**Your task**
Continue the passage on grapefruit juice furanocoumarins and CYP3A4 inhibition from its final sentence.

**Excerpt to read**
Another bergamottin derivative, epoxybergamottin, has been reported to be present in grapefruit juice in only minor quantities.[9] Epoxybergamottin has also demonstrated mechanism-based inhibition of CYP3A4 in vitro,[12] but it is not chemically stable and is considered to be rapidly converted to 6′,7′-dihydroxybergamottin in the gastrointestinal tract.

Two dimers of furanocoumarins, GF-I-1Footnote 1 and GF-I-4Footnote 2, are minor components in grapefruit juice. They are reported to reduce CYP3A4 activities through both competitive and mechanism-based inhibition over 100 times more potently than 6′,7′-dihydroxybergamottin or bergamottin in vitro,[9,120] but further information on these two dimers, including clinical data, are unfortunately lacking.

Given the available data on flavonoids and furanocoumarins and the fact that the contents of the various individual species obviously differ among grapefruit juices,[9] it is possible that the combined effects of all forms of furanocoumarins acting together might contribute to the mechanism-based inhibition of intestinal CYP3A4 in vivo. There is also a possibility that other furanocoumarins could be newly identified as causative agents.

**Excerpted data**
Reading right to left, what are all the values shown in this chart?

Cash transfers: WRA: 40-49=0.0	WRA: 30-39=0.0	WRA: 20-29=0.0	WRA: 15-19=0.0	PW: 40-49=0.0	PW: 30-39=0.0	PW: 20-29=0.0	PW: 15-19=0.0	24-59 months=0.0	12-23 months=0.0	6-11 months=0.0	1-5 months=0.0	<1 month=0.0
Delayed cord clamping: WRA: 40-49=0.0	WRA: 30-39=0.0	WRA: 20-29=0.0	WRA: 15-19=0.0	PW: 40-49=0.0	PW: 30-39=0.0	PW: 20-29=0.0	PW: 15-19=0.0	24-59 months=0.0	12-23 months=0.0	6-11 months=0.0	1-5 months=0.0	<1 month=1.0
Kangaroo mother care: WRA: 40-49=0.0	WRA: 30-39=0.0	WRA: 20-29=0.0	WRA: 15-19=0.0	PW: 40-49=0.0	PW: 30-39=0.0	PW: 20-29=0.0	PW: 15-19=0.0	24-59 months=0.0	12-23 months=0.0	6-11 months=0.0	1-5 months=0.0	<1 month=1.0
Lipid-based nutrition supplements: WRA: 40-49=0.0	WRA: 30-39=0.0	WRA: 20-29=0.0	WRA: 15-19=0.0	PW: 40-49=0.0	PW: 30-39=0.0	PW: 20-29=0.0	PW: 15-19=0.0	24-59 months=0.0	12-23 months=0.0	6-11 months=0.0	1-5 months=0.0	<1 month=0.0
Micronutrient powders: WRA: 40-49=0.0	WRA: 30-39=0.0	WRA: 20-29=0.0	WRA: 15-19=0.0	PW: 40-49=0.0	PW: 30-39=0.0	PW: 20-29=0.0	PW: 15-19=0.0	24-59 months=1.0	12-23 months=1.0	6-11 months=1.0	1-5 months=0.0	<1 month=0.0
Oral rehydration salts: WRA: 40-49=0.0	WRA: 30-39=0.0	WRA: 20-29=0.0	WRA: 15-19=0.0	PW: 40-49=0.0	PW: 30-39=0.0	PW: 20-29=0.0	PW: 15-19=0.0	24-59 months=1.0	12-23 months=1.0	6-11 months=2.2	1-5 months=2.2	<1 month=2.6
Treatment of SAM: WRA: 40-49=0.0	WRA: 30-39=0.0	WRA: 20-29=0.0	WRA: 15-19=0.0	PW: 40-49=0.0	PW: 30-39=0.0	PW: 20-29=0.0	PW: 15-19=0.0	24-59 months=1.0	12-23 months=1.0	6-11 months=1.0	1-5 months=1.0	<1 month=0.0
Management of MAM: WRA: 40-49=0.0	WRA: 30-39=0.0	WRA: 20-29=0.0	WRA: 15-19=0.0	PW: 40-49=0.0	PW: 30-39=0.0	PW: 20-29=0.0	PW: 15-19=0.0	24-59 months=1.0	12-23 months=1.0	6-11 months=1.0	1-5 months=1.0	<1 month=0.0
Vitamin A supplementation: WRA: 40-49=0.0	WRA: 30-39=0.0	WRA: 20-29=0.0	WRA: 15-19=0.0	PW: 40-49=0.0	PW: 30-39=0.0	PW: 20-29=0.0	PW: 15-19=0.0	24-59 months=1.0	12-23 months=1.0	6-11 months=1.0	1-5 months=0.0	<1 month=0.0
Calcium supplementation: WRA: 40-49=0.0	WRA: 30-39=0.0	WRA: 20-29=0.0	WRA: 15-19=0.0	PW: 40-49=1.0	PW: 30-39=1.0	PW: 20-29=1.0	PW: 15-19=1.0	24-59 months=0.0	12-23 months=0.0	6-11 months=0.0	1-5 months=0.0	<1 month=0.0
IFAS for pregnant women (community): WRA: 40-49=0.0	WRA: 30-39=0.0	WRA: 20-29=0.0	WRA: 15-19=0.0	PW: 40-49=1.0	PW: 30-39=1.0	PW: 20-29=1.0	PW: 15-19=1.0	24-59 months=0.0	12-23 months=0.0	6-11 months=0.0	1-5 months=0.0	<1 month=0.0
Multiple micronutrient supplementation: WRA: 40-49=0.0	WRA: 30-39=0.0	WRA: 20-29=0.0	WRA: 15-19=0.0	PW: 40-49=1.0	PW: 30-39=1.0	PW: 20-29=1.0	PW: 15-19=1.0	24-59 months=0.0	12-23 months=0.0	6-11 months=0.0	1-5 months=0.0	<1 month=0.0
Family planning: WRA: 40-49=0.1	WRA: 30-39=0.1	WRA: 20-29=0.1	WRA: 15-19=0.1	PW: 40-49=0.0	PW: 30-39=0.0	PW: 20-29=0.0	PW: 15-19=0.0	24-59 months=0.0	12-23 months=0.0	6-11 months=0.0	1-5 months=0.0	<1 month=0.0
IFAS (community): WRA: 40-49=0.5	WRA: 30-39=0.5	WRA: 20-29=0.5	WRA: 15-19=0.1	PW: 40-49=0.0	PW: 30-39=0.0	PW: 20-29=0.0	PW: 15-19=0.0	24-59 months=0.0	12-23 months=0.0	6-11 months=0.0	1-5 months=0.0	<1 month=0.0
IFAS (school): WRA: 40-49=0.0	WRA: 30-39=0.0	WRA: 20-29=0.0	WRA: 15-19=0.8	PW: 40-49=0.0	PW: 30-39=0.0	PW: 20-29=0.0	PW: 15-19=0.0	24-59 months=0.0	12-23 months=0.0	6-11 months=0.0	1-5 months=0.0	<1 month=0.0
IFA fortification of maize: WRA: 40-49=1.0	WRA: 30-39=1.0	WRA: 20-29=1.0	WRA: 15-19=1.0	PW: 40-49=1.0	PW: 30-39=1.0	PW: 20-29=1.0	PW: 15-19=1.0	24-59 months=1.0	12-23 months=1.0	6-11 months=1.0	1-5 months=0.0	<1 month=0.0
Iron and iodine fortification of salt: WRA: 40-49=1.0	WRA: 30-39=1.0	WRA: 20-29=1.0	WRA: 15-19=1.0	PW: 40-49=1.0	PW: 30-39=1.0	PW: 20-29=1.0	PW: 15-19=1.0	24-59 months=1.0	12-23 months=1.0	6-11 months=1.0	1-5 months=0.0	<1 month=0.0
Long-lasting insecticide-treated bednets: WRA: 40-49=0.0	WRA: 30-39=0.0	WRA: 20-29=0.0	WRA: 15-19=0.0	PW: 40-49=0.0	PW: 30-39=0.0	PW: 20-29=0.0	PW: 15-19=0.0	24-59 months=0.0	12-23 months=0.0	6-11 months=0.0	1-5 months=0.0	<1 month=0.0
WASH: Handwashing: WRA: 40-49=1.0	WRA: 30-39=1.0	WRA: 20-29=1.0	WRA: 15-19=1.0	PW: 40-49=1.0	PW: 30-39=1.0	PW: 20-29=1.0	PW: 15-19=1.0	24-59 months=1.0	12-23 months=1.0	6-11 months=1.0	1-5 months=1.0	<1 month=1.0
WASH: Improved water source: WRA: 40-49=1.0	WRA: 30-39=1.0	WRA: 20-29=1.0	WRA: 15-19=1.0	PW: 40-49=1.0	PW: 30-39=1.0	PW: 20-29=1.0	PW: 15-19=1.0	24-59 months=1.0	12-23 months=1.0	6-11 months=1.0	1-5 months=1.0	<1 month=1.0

**Written response**
4.2 Candidate Ingredients for P-Glycoprotein Inhibition

Although naringin and naringenin have been shown to inhibit the transport of P-glycoprotein substrates in vitro,[18,27,121] there is insufficient information available to evaluate whether these flavonoids are the main inhibitory ingredients in grapefruit juice. It should be borne in mind that these substances are not present in orange juice, which does have inhibitory effects on P-glycoprotein function.[111]

Some furanocoumarins, such as 6′,7′-dihydroxybergamottin, bergamottin and bergapten, have also been shown to inhibit transport of P-glycoprotein substrates in vitro.[27,119,121,122] However, this might not be relevant in vivo because in vitro data suggest that the major effect of 6′,7′-dihydroxybergamottin is attributable to inhibition of CYP3A4[121] and furanocoumarins are also present in Seville (sour) orange juice,[9] which is considered not to affect the function of P-glycoprotein.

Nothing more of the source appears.